Il y a aussi la possibilité de se tourner vers un méteil fourrager : avoine, vesce, pois fourrager. La culture du méteil dans un assolement a l’avantage de pouvoir se pâturer, se récolter en vert, en immature ou en grains et paille.
Matthieu Bergougnoux du GAEC du domaine de Mordesson, à Rignac dans le Lot, explique comment il a fait évoluer son système fourrager qui était composé essentiellement de prairies naturelles. « Il fallait produire plus de protéines et, surtout, des fibres de qualité. Nous avons introduit de la luzerne pour la protéine et de l’avoine fauchée pour la fibre. Progressivement, nous avons commencé à faire des méteils avoine-vesce que nous récoltons tôt, juste avant épiaison, puis des mélanges prairiaux multiespèces contenant des graminées et légumineuses. En bio sur les terres, nous ne semons plus aucune prairie sans légumineuses, cela représente un budget semences, mais nous nous y retrouvons.
Richesse en azote
Disposer de ressources riches en azote sur son exploitation permet de diminuer les dépendances technique et économique aux achats extérieurs, que ce soient des aliments ou des engrais. Avec une matière azotée totale dépassant 14 %, un aliment, fourrage ou concentrés sont considérés comme riche en azote.

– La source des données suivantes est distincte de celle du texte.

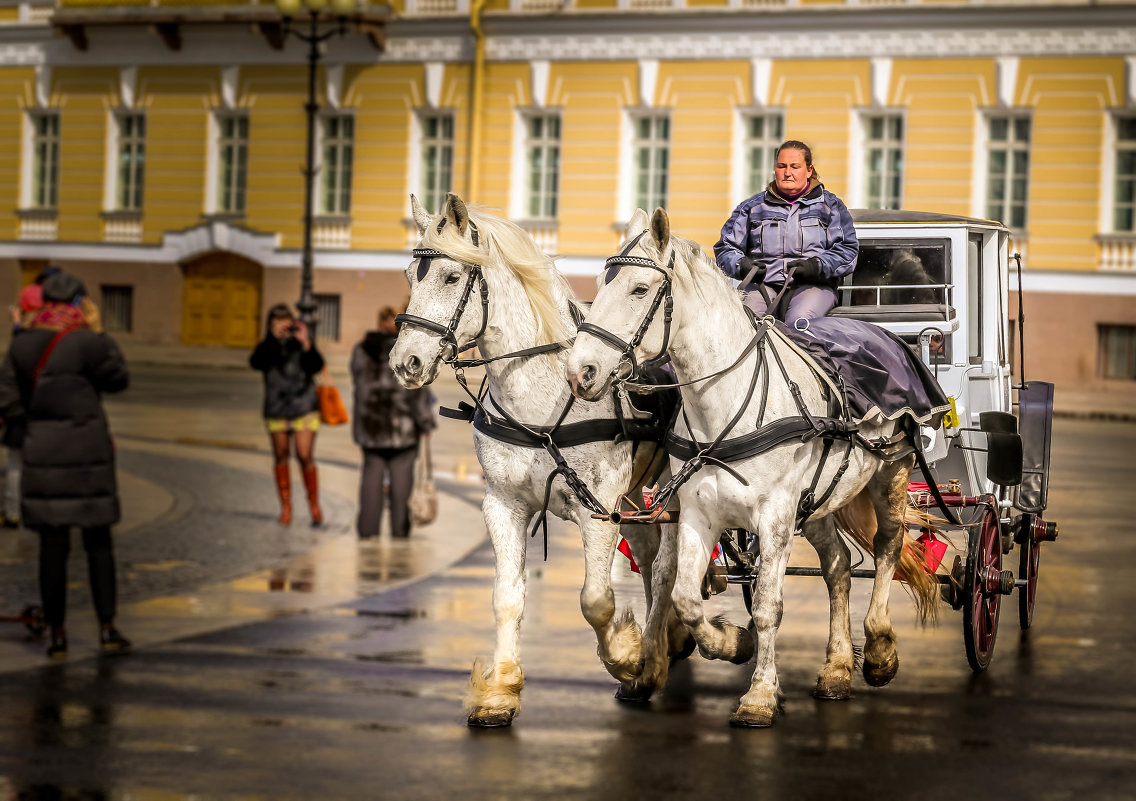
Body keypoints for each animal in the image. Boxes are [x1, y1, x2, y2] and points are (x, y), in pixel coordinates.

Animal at [390, 192, 686, 727]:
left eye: (450, 277)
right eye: (409, 276)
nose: (406, 363)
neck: (541, 399)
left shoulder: (596, 509)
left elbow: (596, 601)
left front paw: (626, 656)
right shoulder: (504, 504)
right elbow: (507, 599)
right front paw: (500, 691)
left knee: (666, 567)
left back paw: (653, 655)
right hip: (635, 499)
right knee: (650, 560)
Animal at [568, 207, 940, 727]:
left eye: (639, 289)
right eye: (602, 284)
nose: (578, 371)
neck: (722, 405)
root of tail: (886, 335)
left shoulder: (776, 516)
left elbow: (768, 605)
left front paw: (760, 695)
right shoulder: (699, 513)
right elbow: (686, 597)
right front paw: (733, 643)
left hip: (893, 472)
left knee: (888, 547)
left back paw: (880, 649)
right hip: (818, 503)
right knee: (839, 568)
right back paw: (837, 667)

Cependant, ce n’est pas le seul critère, car il faut aussi considérer le taux de protéines digestibles dans l’intestin.
Un méteil grain est un mélange de céréales et de protéagineux cultivés ensemble et récoltés en graines.
C’est ce qu’ont mis en place Marion Quenton et Lucas Honnoré, éleveurs à Cadalen dans le Tarn : « Notre objectif était de remplacer une partie des concentrés achetés par une production maison comparable, afin de diminuer le coût de la ration. Nous avons mis en place un méteil grain à base d’orge, petit épeautre, avoine, pois fourrager et vesce. On a obtenu des valeurs de MAT de 11 à 20 %, selon les années. Cela nous a permis de modifier les rations en bâtiment et de passer de 950 g par chèvre et par jour de “complet chèvre laitière” à 750 g-600 g selon les années et les valeurs du méteil récolté. »
Côté fourrage, on trouve de l’azote dans la plante verte (au stade feuillu), quand son ratio feuilles-tiges est au plus haut. La valeur azotée diminue lorsque la plante approche de l’épiaison ou de la floraison, par dilution.
Introduire des légumineuses, riches en protéines, permet de compenser cette baisse de la valeur azotée dans le temps.